Özellikle günümüzde Antroposen başlığı altında yaşanmakta olan tartışmalara damga vuran evrensellik ile biriciklik ve olağanüstülük ile süreçsellik gibi ikiliklerin arasındaki gerilimlere dair eleştirel bir perspektifi geliştirmeye çabalayacak. Çevrimiçi etkinliğe katılım Sakıp Sabancı Müzesi'nin web sitesi üzerinden gerçekleştirilecek.
16 Aralık Cuma günü saat 16.00'da yazar Buket Uzuner, "Agnes Denes ve Yaşar Kemal'in İki Eserine 'Doğa-İnsan İlişkisi' Üzerinden Ekoeleştirel Bakış" başlıklı konuşmasında Yaşayan Piramit ile Yaşar Kemal'in ölümsüz romanı Deniz Küstü'den yola çıkarak çağımız kent insanının doğanın bir parçası olduğu gerçeğini unutmasına odaklanacak. "Ekoeleştirel sorumluluk" yüklenmeyi göze alarak işleyen Agnes Denes ve Yaşar Kemal, farklı alanlardaki evrensel işleri ile ele alınacak. Etkinlik, Sakıp Sabancı Müzesi'nde ücretsiz gerçekleştirilecek.
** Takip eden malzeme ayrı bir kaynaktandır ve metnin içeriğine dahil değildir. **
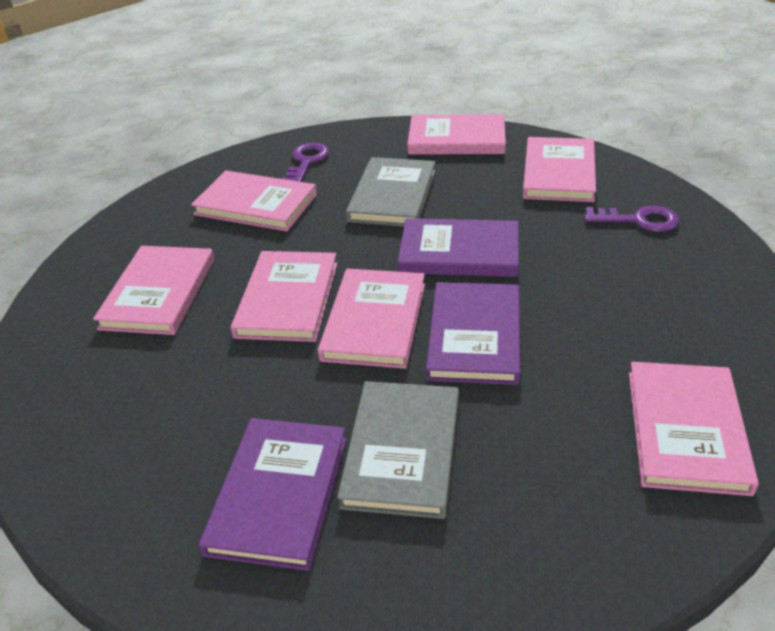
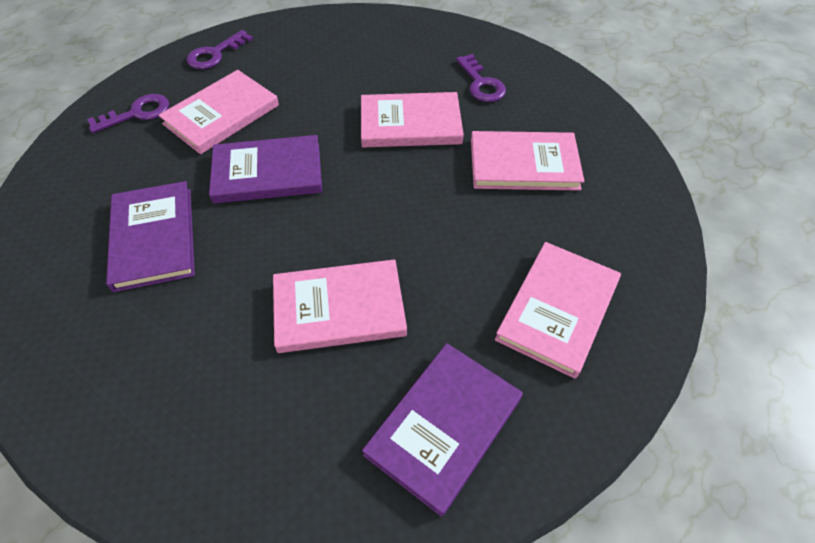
grey book: [337,381,459,519] [346,157,436,226] = 2 -> none = 0
pink book: [93,246,214,335] [191,170,317,231] [231,251,337,342] [318,269,425,369] [407,114,506,155] [523,137,596,202] [629,362,759,496] = 7 -> [158,70,279,154] [273,259,407,353] [361,92,464,147] [471,131,584,191] [495,242,621,379] = 5
purple key: [282,143,329,182] [584,206,679,232] = 2 -> [87,94,169,133] [187,30,253,69] [456,54,506,102] = 3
Pratt Enstitüsü'nde mimarlık, kent ve doğa felsefesi üzerine dersler veren, Parsons Tasarım Okulu'nda tasarım stüdyoları yöneten mimar ve kuramcı Gökhan Kodalak ise, 21 Aralık Çarşamba günü, saat 17.00'de çevrimiçi gerçekleştireceği "Sanat Yapıtlarının Hayatiyeti: Çardakkuşları, Bitki Piramitleri ve Mikroçipler" başlıklı konuşmasında evrendeki tüm varoluş biçimlerine içkin, dağıtık bir süreklilik olarak tanımlamanın imkânlarına odaklanacak. Evreni ortadan ikiye yaran hâkim dünya görüşü, bir yana canlı varlıkları öte yana cansız varlıkları yerleştirmektedir. Aristo'dan İbn-i Sina'ya, Linnaeus'tan Kant'a, Heidegger'den güncel bilimsel taksonomilere dek uzanan binlerce yıllık bir kuramsal altyapıya sahip bu hiyerarşik anlatı; bir tarafa bitki, hayvan, insan gibi karbon-bazlı organizmaları, diğer tarafa ise geriye kalan taşları, toprakları, okyanusları, hortumları, gezegenleri, teknolojik objeleri, binaları, sanat yapıtlarını yerleştirmektedir. Gökhan Kodalak, konuşmasında, "Cansız addettiğimiz jeolojik yapılanmalar, ekolojik örgütlenmeler ve teknolojik objeler aslında hayatın farklı tecellileri olarak kavranabilir mi? Sanat yapıtları ve mimari yapılar canlı olabilir mi?" sorularını ele alacak. Etkinliğe katılım, Sakıp Sabancı Müzesi web sitesi üzerinden gerçekleştirilecek.